Graap, Giancola, and Wohlschlegel chirped about the tournament win, about the next game, about the record-breaking season before the soft-spoken Reynolds ’02 demurely snuck through the door and took the seat next to Wohlschlegel.
A reporter asked: “Jamie, how does it feel to break the single season and career scoring records?”
Reynolds, who scored seven goals and assisted twice in the game, shot a look at the reporter, asking, “I did?”
She was then bombarded with questions about her play in the game, her numerous record-setting performances, and her place within the women’s lacrosse program’s history. Her teammates kept goading her on, nudging her arm or shooting her those “You go girl” looks. Meanwhile, Reynolds kept spouting those perfectly phrased, pro-team sentiments sincerely, blushing only slightly from the extra attention she received.
On the shelf outside of the little windowless room lay the ham sandwich Reynolds had abandoned earlier. Once the media left, she picked it up and marched back upstairs, where the rest of the team was celebrating.
Perhaps Reynolds has just been tempered by receiving so many awards throughout her entire life. After all, before reaching Cornell, she was the Baltimore Sun’s Athlete of the Year. Then she proceeded to become a four-time All-Ivy, North Region All-American, and All-American player. Last year, she capped off a dream career by becoming the Ivy League Athlete of the Year and earning a trip to the NCAA semifinals. Her name appeared on about every award she could qualify for.

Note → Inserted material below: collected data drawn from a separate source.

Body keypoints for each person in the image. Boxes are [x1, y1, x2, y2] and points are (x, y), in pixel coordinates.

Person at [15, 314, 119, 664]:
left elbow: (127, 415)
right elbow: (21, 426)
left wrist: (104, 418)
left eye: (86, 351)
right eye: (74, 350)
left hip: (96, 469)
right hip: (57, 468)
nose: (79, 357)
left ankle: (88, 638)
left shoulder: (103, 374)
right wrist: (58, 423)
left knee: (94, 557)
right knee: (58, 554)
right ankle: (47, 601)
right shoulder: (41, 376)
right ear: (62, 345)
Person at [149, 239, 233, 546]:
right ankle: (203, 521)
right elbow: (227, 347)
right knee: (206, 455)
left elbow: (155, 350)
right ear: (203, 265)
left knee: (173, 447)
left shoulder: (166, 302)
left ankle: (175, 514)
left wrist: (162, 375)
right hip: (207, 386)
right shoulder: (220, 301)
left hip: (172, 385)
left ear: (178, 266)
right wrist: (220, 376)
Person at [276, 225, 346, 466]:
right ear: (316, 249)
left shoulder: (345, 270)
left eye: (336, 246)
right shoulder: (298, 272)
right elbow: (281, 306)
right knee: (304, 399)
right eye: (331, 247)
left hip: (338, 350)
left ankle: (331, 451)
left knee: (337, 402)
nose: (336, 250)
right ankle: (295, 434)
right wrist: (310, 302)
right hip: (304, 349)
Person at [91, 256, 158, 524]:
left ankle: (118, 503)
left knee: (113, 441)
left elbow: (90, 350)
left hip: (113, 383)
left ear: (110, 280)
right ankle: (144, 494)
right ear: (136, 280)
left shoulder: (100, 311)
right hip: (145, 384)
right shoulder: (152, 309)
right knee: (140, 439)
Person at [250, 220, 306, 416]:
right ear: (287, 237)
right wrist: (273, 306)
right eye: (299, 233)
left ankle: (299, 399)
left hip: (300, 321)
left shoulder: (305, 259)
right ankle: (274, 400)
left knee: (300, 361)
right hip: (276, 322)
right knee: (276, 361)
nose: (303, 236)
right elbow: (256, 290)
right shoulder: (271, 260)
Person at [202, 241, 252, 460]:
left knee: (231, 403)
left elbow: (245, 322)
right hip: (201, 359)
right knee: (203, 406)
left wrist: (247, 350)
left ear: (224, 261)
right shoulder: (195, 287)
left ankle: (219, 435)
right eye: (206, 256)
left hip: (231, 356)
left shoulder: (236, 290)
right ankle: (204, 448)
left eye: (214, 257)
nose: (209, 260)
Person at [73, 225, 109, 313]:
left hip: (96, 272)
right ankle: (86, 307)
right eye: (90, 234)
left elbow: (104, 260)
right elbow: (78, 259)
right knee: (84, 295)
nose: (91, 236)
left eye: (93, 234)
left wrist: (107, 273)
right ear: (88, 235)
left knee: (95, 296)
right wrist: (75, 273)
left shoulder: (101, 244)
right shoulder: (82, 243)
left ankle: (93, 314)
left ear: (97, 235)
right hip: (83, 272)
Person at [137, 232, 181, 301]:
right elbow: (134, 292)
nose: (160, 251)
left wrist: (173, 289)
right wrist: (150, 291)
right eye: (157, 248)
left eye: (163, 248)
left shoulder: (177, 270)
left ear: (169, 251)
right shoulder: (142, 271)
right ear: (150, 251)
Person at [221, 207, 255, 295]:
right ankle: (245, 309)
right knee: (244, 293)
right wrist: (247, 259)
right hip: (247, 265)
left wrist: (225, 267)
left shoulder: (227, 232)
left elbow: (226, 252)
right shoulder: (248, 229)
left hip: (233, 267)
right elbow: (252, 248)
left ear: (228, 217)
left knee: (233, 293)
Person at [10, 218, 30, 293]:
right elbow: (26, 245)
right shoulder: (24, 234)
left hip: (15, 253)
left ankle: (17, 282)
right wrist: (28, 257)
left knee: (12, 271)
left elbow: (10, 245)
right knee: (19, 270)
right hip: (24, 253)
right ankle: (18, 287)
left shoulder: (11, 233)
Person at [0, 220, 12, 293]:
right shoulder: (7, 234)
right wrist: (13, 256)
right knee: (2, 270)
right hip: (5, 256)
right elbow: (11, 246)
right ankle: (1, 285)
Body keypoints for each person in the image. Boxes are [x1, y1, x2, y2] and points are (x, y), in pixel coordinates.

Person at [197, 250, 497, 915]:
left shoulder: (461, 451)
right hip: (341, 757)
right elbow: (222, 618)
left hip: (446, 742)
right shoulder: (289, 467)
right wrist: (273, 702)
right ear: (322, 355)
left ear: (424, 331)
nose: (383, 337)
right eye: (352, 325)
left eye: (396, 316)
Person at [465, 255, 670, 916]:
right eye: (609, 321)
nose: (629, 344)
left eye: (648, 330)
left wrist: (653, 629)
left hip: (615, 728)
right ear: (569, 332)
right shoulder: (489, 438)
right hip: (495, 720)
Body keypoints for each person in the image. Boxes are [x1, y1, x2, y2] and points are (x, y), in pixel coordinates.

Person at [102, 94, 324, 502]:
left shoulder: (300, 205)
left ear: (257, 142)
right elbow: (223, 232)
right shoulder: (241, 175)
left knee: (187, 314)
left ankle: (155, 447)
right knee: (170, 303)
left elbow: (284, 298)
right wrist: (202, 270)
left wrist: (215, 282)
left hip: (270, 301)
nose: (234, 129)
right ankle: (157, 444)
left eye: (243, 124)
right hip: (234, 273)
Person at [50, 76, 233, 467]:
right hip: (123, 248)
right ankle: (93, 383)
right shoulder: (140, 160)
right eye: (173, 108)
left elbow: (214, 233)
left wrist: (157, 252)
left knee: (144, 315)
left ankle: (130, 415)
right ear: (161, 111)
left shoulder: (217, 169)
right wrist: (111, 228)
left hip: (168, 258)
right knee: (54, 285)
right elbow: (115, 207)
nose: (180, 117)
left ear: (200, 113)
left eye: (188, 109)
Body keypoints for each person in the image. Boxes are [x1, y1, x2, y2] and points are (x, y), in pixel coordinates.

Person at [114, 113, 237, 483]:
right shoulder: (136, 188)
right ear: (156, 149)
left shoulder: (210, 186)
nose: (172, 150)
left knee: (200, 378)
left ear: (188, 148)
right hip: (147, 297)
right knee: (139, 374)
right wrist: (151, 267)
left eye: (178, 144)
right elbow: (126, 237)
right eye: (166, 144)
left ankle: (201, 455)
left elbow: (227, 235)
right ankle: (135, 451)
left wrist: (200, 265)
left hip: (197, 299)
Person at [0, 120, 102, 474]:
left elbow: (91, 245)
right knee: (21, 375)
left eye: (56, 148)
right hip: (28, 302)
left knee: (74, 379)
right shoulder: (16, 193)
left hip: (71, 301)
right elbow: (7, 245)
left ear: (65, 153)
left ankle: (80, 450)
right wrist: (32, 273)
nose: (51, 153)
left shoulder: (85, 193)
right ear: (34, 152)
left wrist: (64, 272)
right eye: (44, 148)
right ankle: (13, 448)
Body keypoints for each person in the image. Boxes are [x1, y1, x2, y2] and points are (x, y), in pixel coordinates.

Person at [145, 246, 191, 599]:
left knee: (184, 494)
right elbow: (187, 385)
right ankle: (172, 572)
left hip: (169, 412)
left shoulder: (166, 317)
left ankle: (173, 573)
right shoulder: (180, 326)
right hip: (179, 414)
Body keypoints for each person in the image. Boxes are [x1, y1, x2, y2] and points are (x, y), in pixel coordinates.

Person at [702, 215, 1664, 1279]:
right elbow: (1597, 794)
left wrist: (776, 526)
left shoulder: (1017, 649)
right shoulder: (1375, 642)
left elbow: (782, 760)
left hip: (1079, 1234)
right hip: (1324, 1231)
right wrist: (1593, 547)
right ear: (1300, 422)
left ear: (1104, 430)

Yet the tall, quiet Reynolds would never lose her composure. She would neither taunt nor deride the opposition. She didn’t have a victory dance or a sharpie pen in her sock. She let her athleticism speak for her, and it spoke miles.
Perhaps her modesty was one of the keys to her success. But there must have been more to someone who turned everything she touched gold.
She was by no means an offensive player even though she holds practically all of Cornell’s scoring records. Reynolds was the Ivy League Defensive Player of the Week four times; she was only the Offensive Player of the Week twice. So would it be appropriate to call her the Michael Jordan of women’s lacrosse?
Some athletes clearly end their sports careers after they graduate, but things keep cropping up for Reynolds after her undergraduate career. She has been named the NCAA New York State Woman of the Year, and more recently, one of 10 finalists for the NCAA Woman of the Year. Reynolds will be at the awards banquet on Nov. 2 when the award’s recipient is announced — that is if she isn’t busy doing her Ph.D. work at University of Rochester in the biological engineering department. Did I forget to mention that Reynolds had close to a 4.0 while being a two-varsity athlete and leading member of Quill and Dagger and Red Key Society. Oh yeah, she was also on the volleyball team.
Reynolds was the model student-athlete while on East Hill although she’d be the last person to say that.
However, hopefully for her sake, she will indulge in a little self-congratulating if her name happens to be called on Nov. 2. If told that she is the new NCAA Woman of the Year, “I did?” doesn’t quite give her the credit she deserves.